**TASK ITEM**: Once the line containing "[654,144,731,161] involving ->" is found, retype it and each line after it through the last entry below, word for word, and nothing else.

**DATASET RECORDS**:
%%
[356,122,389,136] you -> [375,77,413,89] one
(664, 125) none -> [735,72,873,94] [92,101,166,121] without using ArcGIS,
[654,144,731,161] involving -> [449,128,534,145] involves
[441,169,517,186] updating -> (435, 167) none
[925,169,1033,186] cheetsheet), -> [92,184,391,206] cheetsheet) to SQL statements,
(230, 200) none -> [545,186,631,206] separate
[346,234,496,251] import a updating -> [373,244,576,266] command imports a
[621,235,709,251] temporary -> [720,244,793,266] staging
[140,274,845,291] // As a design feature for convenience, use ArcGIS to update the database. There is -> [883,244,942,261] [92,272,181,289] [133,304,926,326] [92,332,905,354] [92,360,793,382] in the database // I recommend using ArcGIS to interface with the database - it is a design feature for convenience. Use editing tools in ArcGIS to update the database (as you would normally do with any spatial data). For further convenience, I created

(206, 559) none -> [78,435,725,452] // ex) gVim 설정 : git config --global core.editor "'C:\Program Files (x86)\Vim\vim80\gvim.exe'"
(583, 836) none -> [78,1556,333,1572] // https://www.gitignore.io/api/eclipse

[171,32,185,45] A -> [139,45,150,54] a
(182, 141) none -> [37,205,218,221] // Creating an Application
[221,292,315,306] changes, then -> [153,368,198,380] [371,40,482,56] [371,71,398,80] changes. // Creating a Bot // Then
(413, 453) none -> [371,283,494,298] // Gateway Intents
%%
**EXPECTED OUTPUT**:
[654,144,731,161] involving -> [449,128,534,145] involves
[441,169,517,186] updating -> (435, 167) none
[925,169,1033,186] cheetsheet), -> [92,184,391,206] cheetsheet) to SQL statements,
(230, 200) none -> [545,186,631,206] separate
[346,234,496,251] import a updating -> [373,244,576,266] command imports a
[621,235,709,251] temporary -> [720,244,793,266] staging
[140,274,845,291] // As a design feature for convenience, use ArcGIS to update the database. There is -> [883,244,942,261] [92,272,181,289] [133,304,926,326] [92,332,905,354] [92,360,793,382] in the database // I recommend using ArcGIS to interface with the database - it is a design feature for convenience. Use editing tools in ArcGIS to update the database (as you would normally do with any spatial data). For further convenience, I created

(206, 559) none -> [78,435,725,452] // ex) gVim 설정 : git config --global core.editor "'C:\Program Files (x86)\Vim\vim80\gvim.exe'"
(583, 836) none -> [78,1556,333,1572] // https://www.gitignore.io/api/eclipse

[171,32,185,45] A -> [139,45,150,54] a
(182, 141) none -> [37,205,218,221] // Creating an Application
[221,292,315,306] changes, then -> [153,368,198,380] [371,40,482,56] [371,71,398,80] changes. // Creating a Bot // Then
(413, 453) none -> [371,283,494,298] // Gateway Intents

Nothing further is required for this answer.